In 2014, Johnson was back in that same neighborhood, as Bishop Swanson of the South Georgia Conference, proclaiming the word of God at the Shift Happens: Ministry in Transition Conference.
He said he has seen some shift in his days, and the church must give people hope for what will come next.
“You’ve got to give your folks a dream, even when it looks like the church is going down,” Swanson said. “If God is before us, who dares to be against us? Give them a dream to help them understand that God placed us where we are.”
One of those places for Bishop Swanson was being appointed as the first black pastor of an all white congregation in Southern Georgia.

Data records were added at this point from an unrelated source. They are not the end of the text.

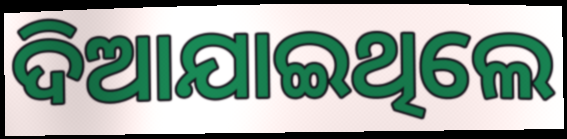
ଦିଆଯାଇଥିଲେ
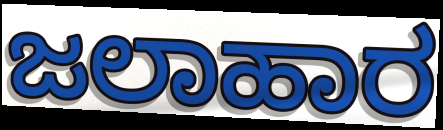
ಜಲಾಹಾರ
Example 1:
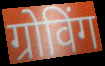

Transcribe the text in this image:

ग्रोविंग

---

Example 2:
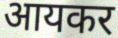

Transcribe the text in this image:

आयकर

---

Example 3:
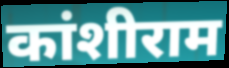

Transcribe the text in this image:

कांशीराम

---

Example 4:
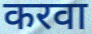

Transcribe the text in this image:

करवा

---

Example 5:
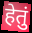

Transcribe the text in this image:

हेतुं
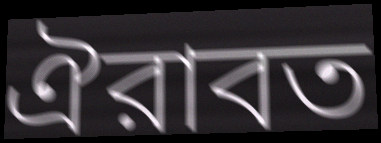
ঐরাবত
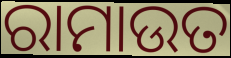
ରାମାଉତ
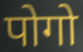
पोगो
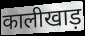
कालीखाड़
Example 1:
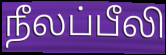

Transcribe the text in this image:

நீலப்பீலி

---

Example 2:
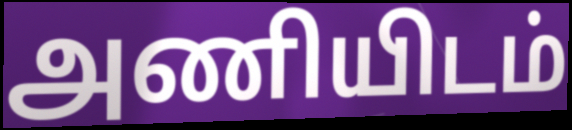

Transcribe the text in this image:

அணியிடம்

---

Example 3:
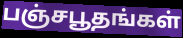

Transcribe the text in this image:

பஞ்சபூதங்கள்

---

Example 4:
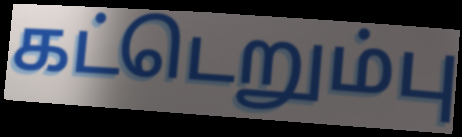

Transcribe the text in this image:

கட்டெறும்பு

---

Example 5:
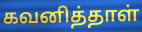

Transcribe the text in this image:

கவனித்தாள்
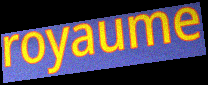
royaume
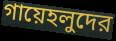
গায়েহলুদের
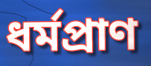
ধৰ্মপ্ৰাণ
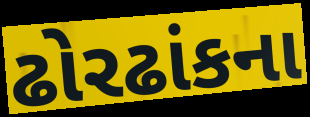
ઢોરઢાંકના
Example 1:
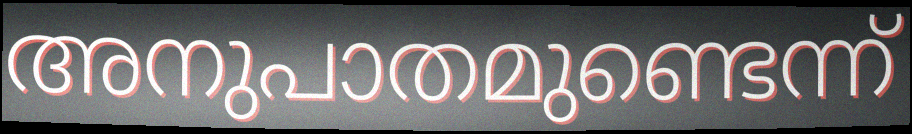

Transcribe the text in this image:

അനുപാതമുണ്ടെന്ന്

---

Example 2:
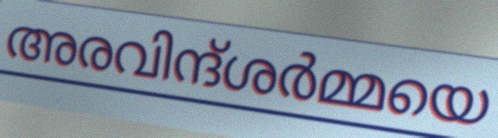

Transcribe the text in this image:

അരവിന്ദ്ശർമ്മയെ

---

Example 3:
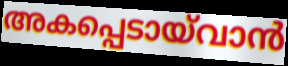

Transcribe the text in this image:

അകപ്പെടായ്‌വാൻ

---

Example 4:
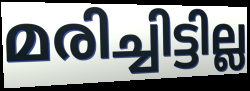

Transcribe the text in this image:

മരിച്ചിട്ടില്ല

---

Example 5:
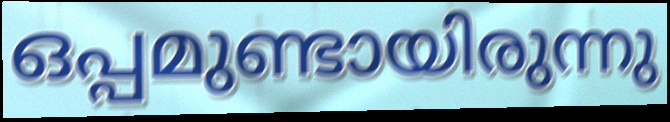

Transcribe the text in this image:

ഒപ്പമുണ്ടായിരുന്നു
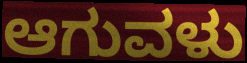
ಆಗುವಳು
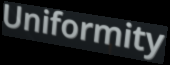
Uniformity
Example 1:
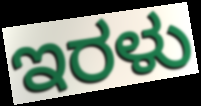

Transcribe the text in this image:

ಇರಳು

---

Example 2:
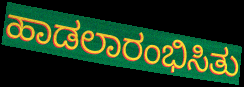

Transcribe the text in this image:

ಹಾಡಲಾರಂಭಿಸಿತು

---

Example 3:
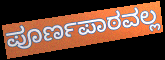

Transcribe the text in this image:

ಪೂರ್ಣಪಾಠವಲ್ಲ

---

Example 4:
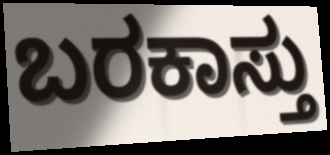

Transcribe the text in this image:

ಬರಕಾಸ್ತು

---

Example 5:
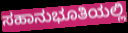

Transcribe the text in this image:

ಸಹಾನುಭೂತಿಯಲ್ಲಿ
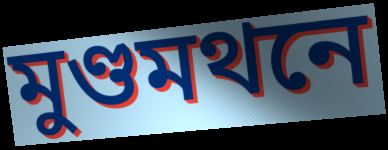
মুণ্ডমথনে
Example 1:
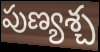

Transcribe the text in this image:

పుణ్యశ్చ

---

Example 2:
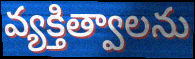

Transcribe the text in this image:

వ్యక్తిత్వాలను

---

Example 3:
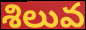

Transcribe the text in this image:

శిలువ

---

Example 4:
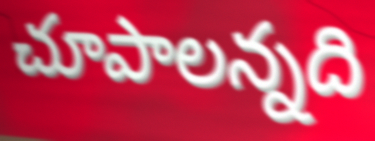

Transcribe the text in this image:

చూపాలన్నది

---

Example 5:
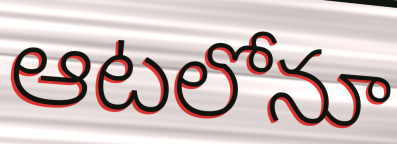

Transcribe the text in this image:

ఆటలోనూ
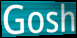
Gosh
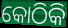
କୋଠିକି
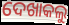
ଦେଖାକଲୁ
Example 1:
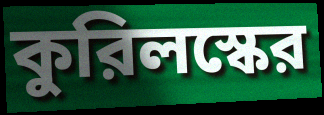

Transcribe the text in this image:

কুরিলস্কের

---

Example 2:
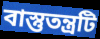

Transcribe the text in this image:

বাস্তুতন্ত্রটি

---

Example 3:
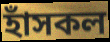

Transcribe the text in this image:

হাঁসকল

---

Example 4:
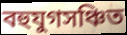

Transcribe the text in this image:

বহুযুগসঞ্চিত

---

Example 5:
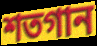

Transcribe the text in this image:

শতগান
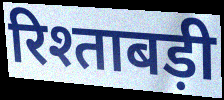
रिश्ताबड़ी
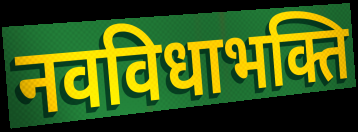
नवविधाभक्ति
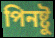
পিনষ্টু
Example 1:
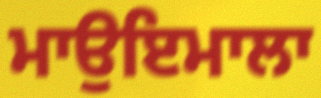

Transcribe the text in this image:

ਮਾਉਇਮਾਲਾ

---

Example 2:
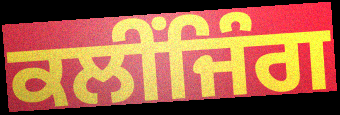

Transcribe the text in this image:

ਕਲੀਂਜਿੰਗ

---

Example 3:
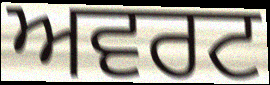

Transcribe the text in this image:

ਅਵਰਟ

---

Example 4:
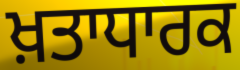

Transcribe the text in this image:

ਖ਼ਤਾਧਾਰਕ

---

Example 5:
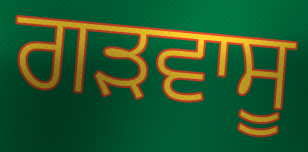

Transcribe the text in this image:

ਗੜਵਾਸੂ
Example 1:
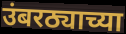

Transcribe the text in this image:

उंबरठ्याच्या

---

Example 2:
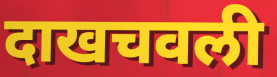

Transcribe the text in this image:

दाखचवली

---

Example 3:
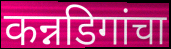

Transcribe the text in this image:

कन्नडिगांचा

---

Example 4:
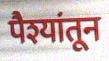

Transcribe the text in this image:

पैश्यांतून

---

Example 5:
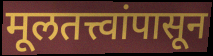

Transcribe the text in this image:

मूलतत्त्वांपासून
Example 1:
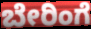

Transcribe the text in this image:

ಬೇರಿಂಗೆ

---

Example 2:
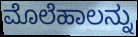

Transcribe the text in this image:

ಮೊಲೆಹಾಲನ್ನು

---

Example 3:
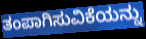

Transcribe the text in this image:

ತಂಪಾಗಿಸುವಿಕೆಯನ್ನು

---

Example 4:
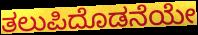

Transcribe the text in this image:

ತಲುಪಿದೊಡನೆಯೇ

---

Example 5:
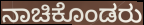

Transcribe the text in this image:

ನಾಚಿಕೊಂಡರು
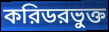
করিডরভুক্ত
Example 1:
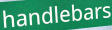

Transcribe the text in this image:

handlebars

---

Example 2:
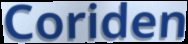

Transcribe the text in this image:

Coriden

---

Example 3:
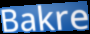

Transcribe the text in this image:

Bakre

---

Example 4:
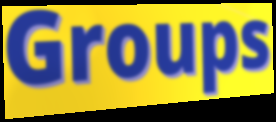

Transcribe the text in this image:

Groups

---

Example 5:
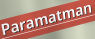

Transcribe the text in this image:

Paramatman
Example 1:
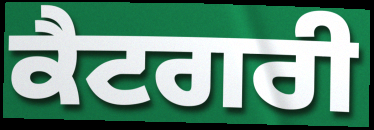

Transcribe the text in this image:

ਕੈਟਗਰੀ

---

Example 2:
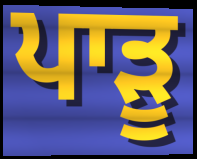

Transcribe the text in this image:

ਪਾੜੂ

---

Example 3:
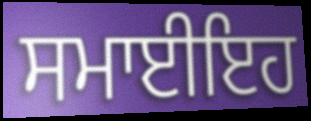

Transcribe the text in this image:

ਸਮਾਈਇਹ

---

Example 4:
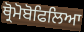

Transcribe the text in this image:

ਥ੍ਰੋਮੋਬੋਫਿਲਿਆ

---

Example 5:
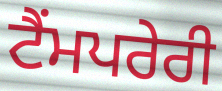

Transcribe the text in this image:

ਟੈਂਮਪਰੇਰੀ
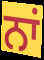
ਨਾਂ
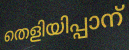
തെളിയിപ്പാന്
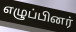
எழுப்பினர்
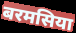
बरमसिया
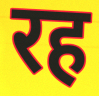
रह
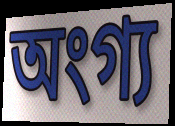
অংগ্য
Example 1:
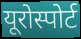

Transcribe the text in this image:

यूरोस्पोर्ट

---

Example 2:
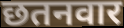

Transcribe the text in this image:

छतनवार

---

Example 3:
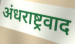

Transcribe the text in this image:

अंधराष्ट्रवाद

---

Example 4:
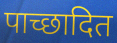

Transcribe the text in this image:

पाच्छादित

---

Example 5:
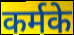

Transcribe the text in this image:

कर्मके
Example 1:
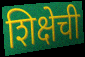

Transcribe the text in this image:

शिक्षेची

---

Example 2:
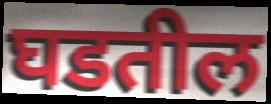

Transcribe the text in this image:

घडतील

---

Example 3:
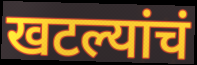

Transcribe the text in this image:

खटल्यांचं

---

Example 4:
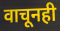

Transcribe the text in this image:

वाचूनही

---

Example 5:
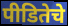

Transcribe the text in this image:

पीडितेचे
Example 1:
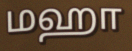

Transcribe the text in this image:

மஹா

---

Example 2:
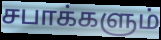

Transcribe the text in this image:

சபாக்களும்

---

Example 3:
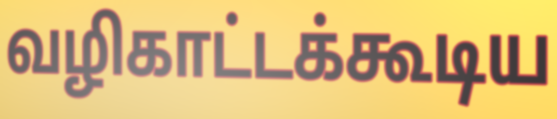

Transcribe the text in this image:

வழிகாட்டக்கூடிய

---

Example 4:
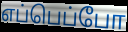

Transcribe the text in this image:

எப்பெப்போ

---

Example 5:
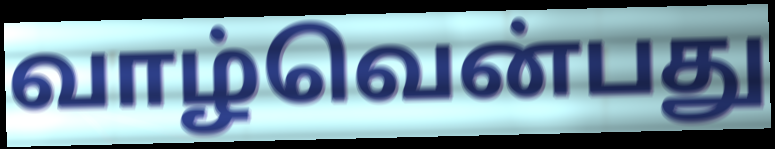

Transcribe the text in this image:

வாழ்வென்பது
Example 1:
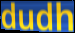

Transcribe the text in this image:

dudh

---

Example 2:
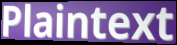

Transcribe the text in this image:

Plaintext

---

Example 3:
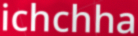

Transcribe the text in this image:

ichchha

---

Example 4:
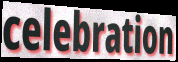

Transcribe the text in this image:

celebration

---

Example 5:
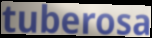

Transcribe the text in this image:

tuberosa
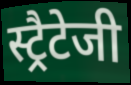
स्ट्रैटेजी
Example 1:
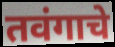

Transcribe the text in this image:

तवंगाचे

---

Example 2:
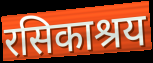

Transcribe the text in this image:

रसिकाश्रय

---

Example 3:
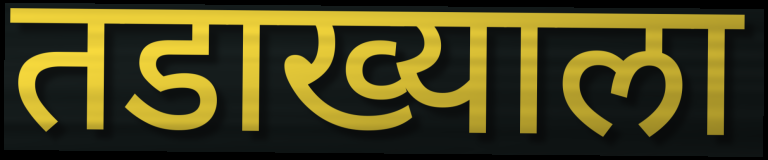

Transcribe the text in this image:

तडाख्याला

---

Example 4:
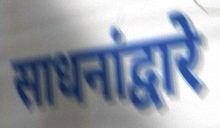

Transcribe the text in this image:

साधनांद्वारे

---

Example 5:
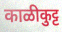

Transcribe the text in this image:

काळीकुट्ट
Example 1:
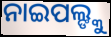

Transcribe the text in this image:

ନାଇପଲ୍ଙ୍କୁ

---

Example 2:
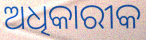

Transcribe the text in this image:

ଅଧିକାରୀକ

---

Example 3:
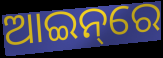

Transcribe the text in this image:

ଆଇନ୍‌ରେ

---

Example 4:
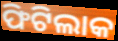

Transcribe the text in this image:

ଫିଟିଲାକ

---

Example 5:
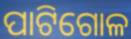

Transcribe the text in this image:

ପାଟିଗୋଳ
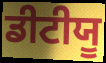
ਡੀਟੀਯੂ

“You tell me, what is all white about 11 people?” he said. “I was just there because no white boys wanted it, and the 11 people there were glad I was there, because they were looking for an excuse to leave.”
When people asked him how long he was going to stay, his reply was that he would be there until he had built a church that he would want to go to himself.
Bishop Swanson read the scripture from Revelation 21, verses 1 -5, which describe the shift to a new heaven and new earth.
“John found himself exiled on an island, but he didn’t give up on leading,” Bishop Swanson said. “The system, circumstances and conditions changed, but John remained true to his mission. The mission never changes. Regardless the circumstance, condition or color of people that we pastor, the mission doesn’t change. We must remain true to mission regardless of circumstance or condition.”
Bishop Swanson said that now that he’s Bishop, he could sit back and drink Mint Julips and watch the river flow by until it’s time to collect his retirement check, and there’s not much anyone could do about it. But he’s not guided by job requirements, or lack thereof, now, and he never was.
“Regardless of where they appoint me, I’m going to preach,” he said. “I don’t trust in minimum salary, pension plan or health benefits. My confidence is in God. Even if they move me, I’m going to preach. Even folks I’ve prepared my sermon for leave, I’m going to preach.”
Bishop Swanson said the church’s reputation isn’t what it used to be, back when the church could roar and everyone else would lay down.
“The sermon you prepared in the church of the rising sun won’t resonate where the sun is setting,” he said. “When folks believe the whole community is shutting down, you need to preach a different kind of sermon. You can’t lead in the midst of crisis the same way you lead when folks are comfortable. You need to give people a dream that compels them enough to live the ministry in the midst of the mess.”
Bishop Swanson said many of our churches, and the community that surrounds them, are in the midst of a great storm. But we have the answer.
“I believe with every fiber of my being, that in the midst of the storm, I’ve got a God that can pick you up, turn you around, and plant your feet on solid ground,” he said.